Fatu Feu’u (born 1946) is a Pacific artist of Samoan origin. Emigrating to New Zealand in 1966, Feu’u has built a well-recognized career as a painter, printmaker and sculptor and is regarded as the godfather of Pacific Contemporary art.
Fatu Feu’u’s practice fuses traditional Pacific and Samoan imagery with European modernism. His regular use of the frangipani flower motif is a trademark and a powerful metaphor for Feu’u’s unification of two visual cultures. Stylistically he is influenced by New Zealand artists Tony Fomison, Phillip Clairmont, Alan Maddox and Colin McCahon of whom he had early associations. Samoan patterns, design, legend, traditional language and biblical text also serve as familiar motif within this artists large body of work.
For decades, Feu’u worked in a relatively insular New Zealand art world in which modern Pacific art was in its infancy . In the late 1980’s Fe’u u and friends established TAUTAI – an organisation dedicated to the recognition and development of Pacific contemporary art in New Zealand.
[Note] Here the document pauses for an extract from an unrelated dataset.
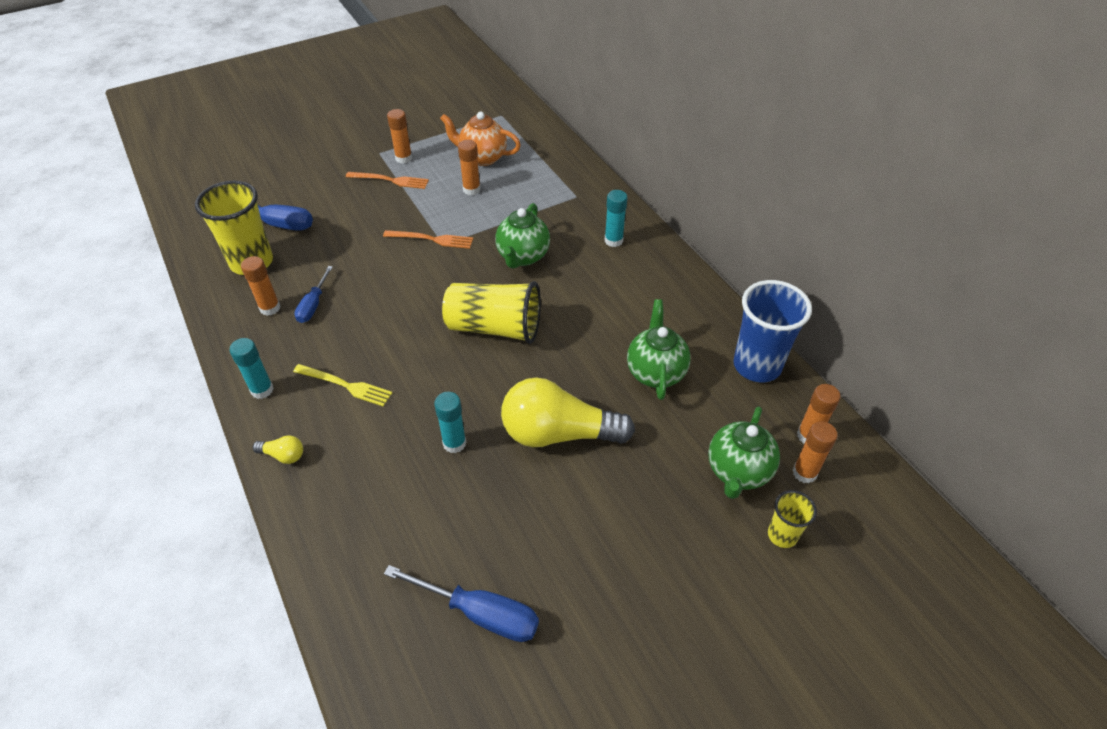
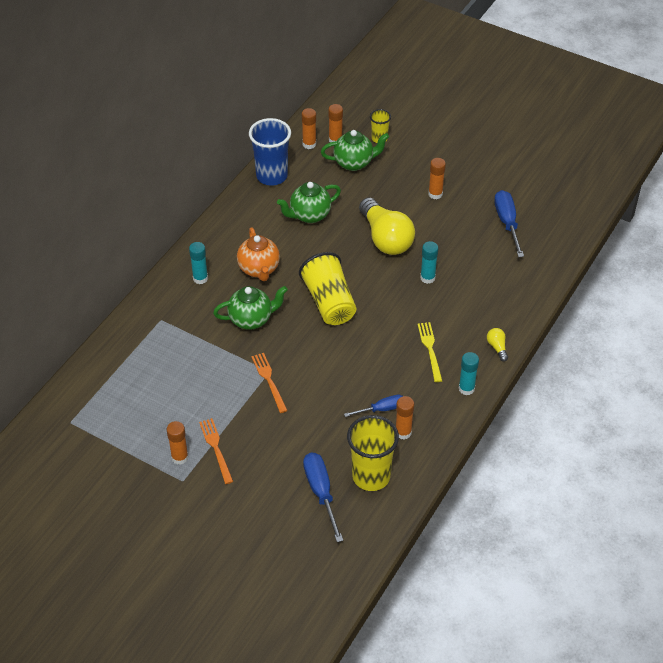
camera: 120 degrees left, 0 degrees up
orange teapot [440,112,521,166] -> orange teapot moved to [237,228,280,281]
orange glue stick [458,140,481,195] -> orange glue stick moved to [428,158,446,199]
Feu’u’s work was subsequently included in two groundbreaking exhibitions of Pacific contemporary art, Te Moemoea no Iotefa curated by Rangihiroa Panaho (1990) and Bottled Ocean curated by Jim Viviaeare, which toured New Zealand in 1994-1995.
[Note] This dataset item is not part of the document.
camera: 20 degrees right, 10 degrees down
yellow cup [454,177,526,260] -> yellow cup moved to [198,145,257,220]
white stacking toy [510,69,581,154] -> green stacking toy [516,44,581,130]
Over the course of his career, Feu’u has gained regional institutional recognition, his work can be found in Te Papa Tongarewa, The Museum of New Zealand, Wellington; The Auckland Art Gallery – Toi O Tamaki, Auckland and the National Gallery, Brisbane, Australia.
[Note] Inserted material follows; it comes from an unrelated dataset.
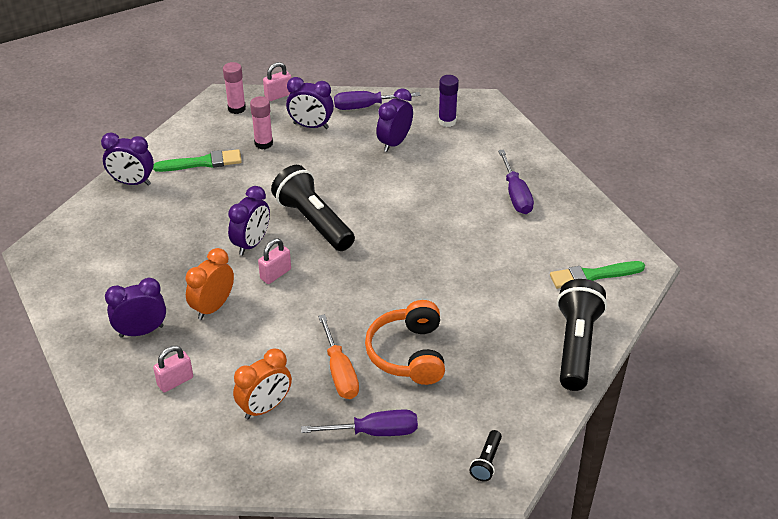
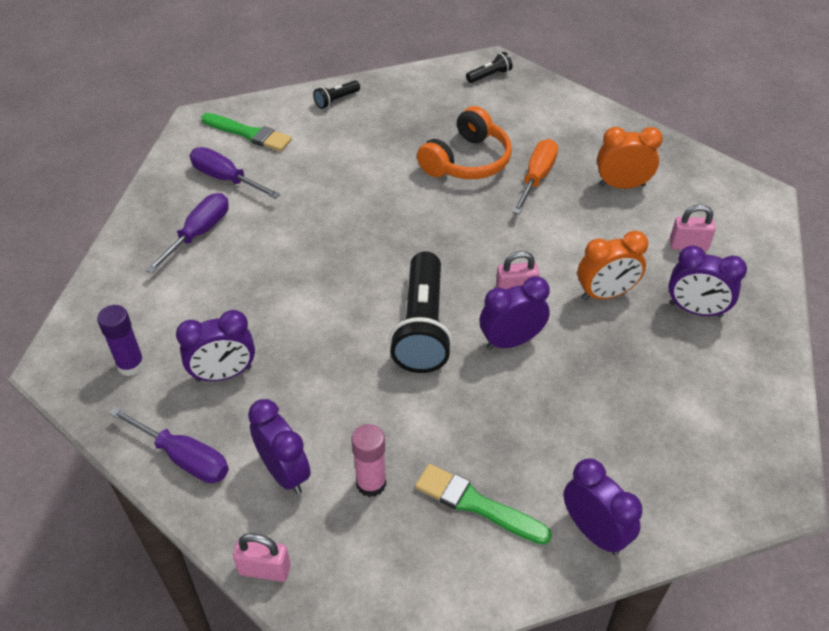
camera: 140 degrees left, 5 degrees up
pink glue stick [223,62,246,114] -> none
purple screwdriver [301,410,418,436] -> purple screwdriver moved to [190,147,281,199]
black flashlight [557,279,607,391] -> black flashlight [313,80,360,109], size x0.45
Fatu Feu’u lives and works in New Zealand.
(From The Guide, 2001) Fatu Feu’u was born in the village of Poutasi Falealili on the island of Upolu in Samoa. Educated at Apia’s Samoa College, he emigrated to New Zealand in 1966 in order to study art. He was soon encouraged by local artists to continue with his painting, and he has held regular exhibitions since 1983, both nationally and internationally.
His significance as a mentor for other Pacific artists has been widespread, as much through his sense of vocation as by the example of his art. In paintings, prints, and sculpture, Feu’u has transformed traditional design motifs into fresh meanings: tatau, siapo, ufimata, lalaga and gogo – tattoo, barkcloth, masks, weaving and the frigate bird – have together with lapita pottery all contributed to his visual presentation of Samoan legends and fa’a Samoa or Samoan culture.
In Tapa’au (woven coconut mat) the white fuga or blossom of the scented frangipani and the sight and sound of the frigate bird are symbols of birth and life that Samoans understand as being inseparable from their culture. By showing his art to people living outside of Samoa, Fatu Feu’u has revivified the connections between Samoan contemporary life and historical events and reinforced that are each is an ingredient of a transplanted heritage: ‘I’ve taken the traditional art form and brought it into the contemporary, to today, and somebody else can take it to tomorrow. It’s a way of keeping our art alive.’